Ergänzend stell ich mir das für die Lehrer, gerade bei den kleineren Kindern, schwierig vor, wie sie das bei ca. 15 Kindern (halbe Klasse) genau überwachen können, dass es alle richtig machen.Diese Selbsttests bergen in meinen Augen mindestens die Gefahr einer Scheinsicherheit. So wenig tief, wie die Kids die Stäbchen laut Erklärvideo einzuführen haben, wurde das bei mir an drei verschiedenen Teststellen noch nicht gemacht. Von daher bin ich ob der Ergebnisse ein wenig skeptisch, wobei man ja offenbar auch so Infizierte findet. Es stellt sich durchaus die Frage von Kosten/Aufwand und Nutzen, aber es schärft die Sinne der Beteiligten immens nach meiner Wahrnehmung.

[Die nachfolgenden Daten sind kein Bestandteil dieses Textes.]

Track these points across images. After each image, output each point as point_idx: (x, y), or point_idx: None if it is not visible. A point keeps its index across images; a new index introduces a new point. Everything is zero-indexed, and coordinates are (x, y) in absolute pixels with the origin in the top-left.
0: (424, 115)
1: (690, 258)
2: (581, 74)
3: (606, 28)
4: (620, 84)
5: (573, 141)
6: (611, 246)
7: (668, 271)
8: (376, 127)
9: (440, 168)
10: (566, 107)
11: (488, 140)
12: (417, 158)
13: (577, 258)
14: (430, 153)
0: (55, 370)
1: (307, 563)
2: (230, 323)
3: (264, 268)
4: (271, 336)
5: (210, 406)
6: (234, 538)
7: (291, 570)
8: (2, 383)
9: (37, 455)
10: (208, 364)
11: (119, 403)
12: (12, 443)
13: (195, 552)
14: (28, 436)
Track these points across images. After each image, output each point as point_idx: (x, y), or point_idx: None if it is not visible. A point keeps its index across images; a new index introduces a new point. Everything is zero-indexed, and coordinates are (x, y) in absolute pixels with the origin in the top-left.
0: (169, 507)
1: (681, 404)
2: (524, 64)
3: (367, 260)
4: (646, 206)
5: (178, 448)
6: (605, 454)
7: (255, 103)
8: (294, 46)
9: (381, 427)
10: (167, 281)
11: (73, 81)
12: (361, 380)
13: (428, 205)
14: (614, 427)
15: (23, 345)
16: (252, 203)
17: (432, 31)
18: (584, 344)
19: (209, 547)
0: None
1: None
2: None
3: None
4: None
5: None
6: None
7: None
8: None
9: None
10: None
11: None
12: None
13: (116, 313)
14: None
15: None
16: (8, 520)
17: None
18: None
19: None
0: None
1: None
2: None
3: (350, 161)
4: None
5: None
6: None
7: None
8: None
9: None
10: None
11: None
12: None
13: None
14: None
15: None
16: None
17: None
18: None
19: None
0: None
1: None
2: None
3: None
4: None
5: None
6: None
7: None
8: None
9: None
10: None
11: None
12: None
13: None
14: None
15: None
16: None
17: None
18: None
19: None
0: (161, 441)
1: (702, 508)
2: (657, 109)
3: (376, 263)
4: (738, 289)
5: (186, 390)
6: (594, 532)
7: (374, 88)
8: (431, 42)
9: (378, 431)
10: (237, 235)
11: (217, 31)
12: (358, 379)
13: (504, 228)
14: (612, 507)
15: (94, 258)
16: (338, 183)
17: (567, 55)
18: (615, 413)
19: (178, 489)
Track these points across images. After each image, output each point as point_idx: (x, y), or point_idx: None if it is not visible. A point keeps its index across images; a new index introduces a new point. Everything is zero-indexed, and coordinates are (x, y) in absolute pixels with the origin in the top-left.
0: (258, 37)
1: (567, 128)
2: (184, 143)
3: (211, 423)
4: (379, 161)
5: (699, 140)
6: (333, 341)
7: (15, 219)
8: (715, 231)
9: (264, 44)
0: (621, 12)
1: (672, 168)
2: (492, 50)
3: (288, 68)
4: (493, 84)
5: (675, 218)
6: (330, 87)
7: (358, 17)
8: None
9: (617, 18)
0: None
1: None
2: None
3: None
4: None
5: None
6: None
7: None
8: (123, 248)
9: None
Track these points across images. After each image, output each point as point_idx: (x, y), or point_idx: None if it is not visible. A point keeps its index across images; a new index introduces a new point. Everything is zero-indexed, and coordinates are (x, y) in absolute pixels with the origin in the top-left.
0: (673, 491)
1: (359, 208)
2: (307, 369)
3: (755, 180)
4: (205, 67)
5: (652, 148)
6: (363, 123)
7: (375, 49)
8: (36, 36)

@öke Vor den Ferien war es in NRW freiwillig. Interessanterweise lag die Quote der Widersprüche gegen die Testung bei 10 - 15% in meiner Schule. Seitdem die Tests verpflichtend sind, nehmen aktuell nur 2% der Schüler*Innen nicht teil. Ja, mit Genderstern, wir haben einen Menschen mit Transidentität in der 10. Die 2% können sich aktuell aber nur auf die Abschlussklassen 10 beziehen, danur die in Präsenz im Haus sind. Offenbar ist der Präsenzunterricht für die Eltern in dieser Schule ein hohes Gut.Nachdem es in NRW vor den Ferien Tests gab, bei denen die Testflüssigkeit fertig portioniert in den Röhrchen war und man nur eben den Deckel abziehen musste, um das Stäbchen reinzuhalten, gibt es nun neue Tests von Siemens. Hier sind nur 9 "Stellplätze" in dem mitgelieferten Plastikteil enthalten, in die man die Röhrchen einstellen kann bei einer Anzahl von 20 Tests pro Packung. Zudem muss "man" genau 10 Tropfen der Flüssigkeit aus einer von mitgelieferten Tuben in die Röhrchen träufeln. Nimmt man versehentlich zu biel, reicht die Flüssigkeit nicht für alle Tests aus. Das ist eine sehr schwierige Aufgabe für kleinere Kinder und einige Lehrkräfte und irgendwie das neue Sinnbild für die Fehlplanungen bei der Testbeschaffung. Nachdem die Tests verspätet ankamen, findet man jetzt ein ziemlich unbrauchbar Test Kit vor, das vermutlich etwas günstiger war als das andere. Zudem behelfen sich jetzt die Schulen wahlweise mit Wäscheklammern und eilig gebauten Holzträgern zur Fixierung der Röhrchen, wenn die Flüssigkeit eingefüllt wird und das Stäbchen eingetunkt, denn das geht ohne Abstellen des Röhrchens mit 2 Händen sonst nicht so gut.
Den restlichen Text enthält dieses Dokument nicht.